▶ [TO DO]: Produce an exact copy of the first line of the data below and each line after it, please, up to and including the one with "immunohistochemistry (IHC) histopathology".

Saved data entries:
#####
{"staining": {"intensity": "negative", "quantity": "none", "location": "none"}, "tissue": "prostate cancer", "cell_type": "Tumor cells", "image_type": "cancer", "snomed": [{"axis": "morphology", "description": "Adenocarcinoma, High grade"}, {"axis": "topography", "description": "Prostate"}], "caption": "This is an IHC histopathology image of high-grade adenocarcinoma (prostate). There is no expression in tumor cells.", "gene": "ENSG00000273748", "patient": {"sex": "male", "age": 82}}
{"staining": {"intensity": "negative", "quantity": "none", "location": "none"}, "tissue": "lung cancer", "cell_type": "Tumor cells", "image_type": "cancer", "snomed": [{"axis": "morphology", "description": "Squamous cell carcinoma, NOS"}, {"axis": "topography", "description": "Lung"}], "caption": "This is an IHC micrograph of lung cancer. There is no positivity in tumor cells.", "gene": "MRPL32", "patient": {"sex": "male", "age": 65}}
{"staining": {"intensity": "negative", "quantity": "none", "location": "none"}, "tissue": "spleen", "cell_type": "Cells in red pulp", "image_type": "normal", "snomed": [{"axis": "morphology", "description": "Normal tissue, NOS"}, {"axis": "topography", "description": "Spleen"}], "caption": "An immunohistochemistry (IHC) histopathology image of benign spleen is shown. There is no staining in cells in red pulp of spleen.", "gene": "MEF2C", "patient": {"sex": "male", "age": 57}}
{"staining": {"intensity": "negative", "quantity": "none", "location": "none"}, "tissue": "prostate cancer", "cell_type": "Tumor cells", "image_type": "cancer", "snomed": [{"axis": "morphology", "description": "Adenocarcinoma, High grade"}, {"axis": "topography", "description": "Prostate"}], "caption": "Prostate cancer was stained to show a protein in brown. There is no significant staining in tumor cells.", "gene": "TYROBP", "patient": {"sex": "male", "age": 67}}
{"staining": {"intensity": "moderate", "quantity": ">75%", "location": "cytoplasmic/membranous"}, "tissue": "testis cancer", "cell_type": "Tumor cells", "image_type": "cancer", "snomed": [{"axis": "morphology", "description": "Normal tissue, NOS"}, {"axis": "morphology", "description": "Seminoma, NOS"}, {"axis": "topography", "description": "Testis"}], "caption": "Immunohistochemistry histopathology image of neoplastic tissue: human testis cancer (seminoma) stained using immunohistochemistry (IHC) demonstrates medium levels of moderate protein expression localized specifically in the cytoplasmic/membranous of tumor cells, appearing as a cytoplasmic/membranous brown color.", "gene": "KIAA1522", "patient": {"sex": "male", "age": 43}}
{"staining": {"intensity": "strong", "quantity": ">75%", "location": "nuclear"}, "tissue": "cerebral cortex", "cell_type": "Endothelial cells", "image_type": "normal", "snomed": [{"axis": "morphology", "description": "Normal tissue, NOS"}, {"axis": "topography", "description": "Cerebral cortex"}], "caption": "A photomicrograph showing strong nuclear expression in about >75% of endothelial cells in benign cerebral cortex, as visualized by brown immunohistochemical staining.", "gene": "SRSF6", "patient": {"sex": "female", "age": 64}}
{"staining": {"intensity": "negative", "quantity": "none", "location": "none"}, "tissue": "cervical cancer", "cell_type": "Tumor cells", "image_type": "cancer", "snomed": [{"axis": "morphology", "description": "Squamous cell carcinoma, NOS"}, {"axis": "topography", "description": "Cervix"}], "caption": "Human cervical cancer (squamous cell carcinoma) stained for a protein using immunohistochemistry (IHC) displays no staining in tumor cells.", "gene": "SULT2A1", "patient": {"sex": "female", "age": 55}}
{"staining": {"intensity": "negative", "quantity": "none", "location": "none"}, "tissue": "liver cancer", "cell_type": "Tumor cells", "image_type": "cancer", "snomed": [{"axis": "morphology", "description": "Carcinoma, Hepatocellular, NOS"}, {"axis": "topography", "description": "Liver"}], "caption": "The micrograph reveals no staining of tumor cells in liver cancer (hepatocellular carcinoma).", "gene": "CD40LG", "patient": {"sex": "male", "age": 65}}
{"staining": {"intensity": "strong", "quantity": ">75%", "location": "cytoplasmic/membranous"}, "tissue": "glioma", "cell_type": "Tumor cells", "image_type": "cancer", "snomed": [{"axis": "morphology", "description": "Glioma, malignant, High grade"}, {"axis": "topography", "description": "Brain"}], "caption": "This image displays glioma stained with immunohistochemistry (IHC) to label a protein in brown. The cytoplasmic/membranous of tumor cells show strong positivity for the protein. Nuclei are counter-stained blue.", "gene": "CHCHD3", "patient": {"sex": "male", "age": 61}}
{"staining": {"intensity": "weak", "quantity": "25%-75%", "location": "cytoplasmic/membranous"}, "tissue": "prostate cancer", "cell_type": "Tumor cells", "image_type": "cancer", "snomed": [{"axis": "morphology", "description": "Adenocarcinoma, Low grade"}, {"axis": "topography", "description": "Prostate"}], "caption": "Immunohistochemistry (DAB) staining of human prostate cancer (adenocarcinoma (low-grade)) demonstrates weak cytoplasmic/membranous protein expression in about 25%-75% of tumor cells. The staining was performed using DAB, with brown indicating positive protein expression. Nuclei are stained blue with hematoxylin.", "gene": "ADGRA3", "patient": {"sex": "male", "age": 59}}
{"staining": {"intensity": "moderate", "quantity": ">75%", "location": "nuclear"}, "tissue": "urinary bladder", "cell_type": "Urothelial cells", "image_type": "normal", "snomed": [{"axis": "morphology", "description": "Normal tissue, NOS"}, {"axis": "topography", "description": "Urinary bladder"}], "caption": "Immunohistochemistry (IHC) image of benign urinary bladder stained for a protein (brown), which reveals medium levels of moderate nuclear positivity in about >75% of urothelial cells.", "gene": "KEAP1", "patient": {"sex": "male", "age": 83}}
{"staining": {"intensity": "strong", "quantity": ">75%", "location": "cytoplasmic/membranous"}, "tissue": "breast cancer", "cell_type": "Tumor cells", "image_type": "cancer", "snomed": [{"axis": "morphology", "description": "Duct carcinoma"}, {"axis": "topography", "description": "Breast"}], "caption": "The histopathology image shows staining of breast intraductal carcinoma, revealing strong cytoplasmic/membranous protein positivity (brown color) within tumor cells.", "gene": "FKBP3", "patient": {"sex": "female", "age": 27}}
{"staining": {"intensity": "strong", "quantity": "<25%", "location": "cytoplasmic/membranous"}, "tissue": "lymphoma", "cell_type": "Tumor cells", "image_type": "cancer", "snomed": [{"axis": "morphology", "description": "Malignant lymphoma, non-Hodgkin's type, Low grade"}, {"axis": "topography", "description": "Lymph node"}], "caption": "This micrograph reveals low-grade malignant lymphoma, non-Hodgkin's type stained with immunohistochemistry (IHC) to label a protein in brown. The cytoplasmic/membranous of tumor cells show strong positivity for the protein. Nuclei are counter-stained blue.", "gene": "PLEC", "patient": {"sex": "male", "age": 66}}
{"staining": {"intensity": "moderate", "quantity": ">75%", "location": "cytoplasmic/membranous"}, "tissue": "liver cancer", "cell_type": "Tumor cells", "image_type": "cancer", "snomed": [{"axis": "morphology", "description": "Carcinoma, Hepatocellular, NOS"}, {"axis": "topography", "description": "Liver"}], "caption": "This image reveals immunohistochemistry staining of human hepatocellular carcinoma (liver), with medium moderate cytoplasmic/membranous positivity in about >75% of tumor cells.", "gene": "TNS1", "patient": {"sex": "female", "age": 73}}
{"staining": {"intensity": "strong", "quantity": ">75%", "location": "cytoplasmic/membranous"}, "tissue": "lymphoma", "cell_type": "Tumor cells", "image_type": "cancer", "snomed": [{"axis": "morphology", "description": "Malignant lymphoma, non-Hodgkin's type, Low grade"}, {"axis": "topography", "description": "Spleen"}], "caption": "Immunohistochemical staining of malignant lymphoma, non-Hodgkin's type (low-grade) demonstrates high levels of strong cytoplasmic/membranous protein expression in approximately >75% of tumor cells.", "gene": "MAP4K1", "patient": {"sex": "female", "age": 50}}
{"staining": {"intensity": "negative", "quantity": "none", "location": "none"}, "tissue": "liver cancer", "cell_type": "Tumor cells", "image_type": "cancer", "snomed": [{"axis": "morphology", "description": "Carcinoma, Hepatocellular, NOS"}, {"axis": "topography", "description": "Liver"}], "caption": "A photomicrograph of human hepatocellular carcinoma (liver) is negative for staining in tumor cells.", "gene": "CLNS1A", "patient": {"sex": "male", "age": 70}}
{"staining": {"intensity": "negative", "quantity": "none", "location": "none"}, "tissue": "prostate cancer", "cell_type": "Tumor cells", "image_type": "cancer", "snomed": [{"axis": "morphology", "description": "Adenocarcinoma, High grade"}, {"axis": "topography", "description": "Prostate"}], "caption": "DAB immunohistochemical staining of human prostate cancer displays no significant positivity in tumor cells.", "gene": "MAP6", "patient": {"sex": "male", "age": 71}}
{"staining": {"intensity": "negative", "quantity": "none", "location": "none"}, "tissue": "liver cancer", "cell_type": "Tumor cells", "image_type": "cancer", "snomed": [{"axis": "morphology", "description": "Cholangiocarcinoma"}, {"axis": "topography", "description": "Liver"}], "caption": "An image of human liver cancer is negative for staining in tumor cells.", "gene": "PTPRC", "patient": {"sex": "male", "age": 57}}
#####
▶ [ANSWER]:
{"staining": {"intensity": "negative", "quantity": "none", "location": "none"}, "tissue": "prostate cancer", "cell_type": "Tumor cells", "image_type": "cancer", "snomed": [{"axis": "morphology", "description": "Adenocarcinoma, High grade"}, {"axis": "topography", "description": "Prostate"}], "caption": "This is an IHC histopathology image of high-grade adenocarcinoma (prostate). There is no expression in tumor cells.", "gene": "ENSG00000273748", "patient": {"sex": "male", "age": 82}}
{"staining": {"intensity": "negative", "quantity": "none", "location": "none"}, "tissue": "lung cancer", "cell_type": "Tumor cells", "image_type": "cancer", "snomed": [{"axis": "morphology", "description": "Squamous cell carcinoma, NOS"}, {"axis": "topography", "description": "Lung"}], "caption": "This is an IHC micrograph of lung cancer. There is no positivity in tumor cells.", "gene": "MRPL32", "patient": {"sex": "male", "age": 65}}
{"staining": {"intensity": "negative", "quantity": "none", "location": "none"}, "tissue": "spleen", "cell_type": "Cells in red pulp", "image_type": "normal", "snomed": [{"axis": "morphology", "description": "Normal tissue, NOS"}, {"axis": "topography", "description": "Spleen"}], "caption": "An immunohistochemistry (IHC) histopathology image of benign spleen is shown. There is no staining in cells in red pulp of spleen.", "gene": "MEF2C", "patient": {"sex": "male", "age": 57}}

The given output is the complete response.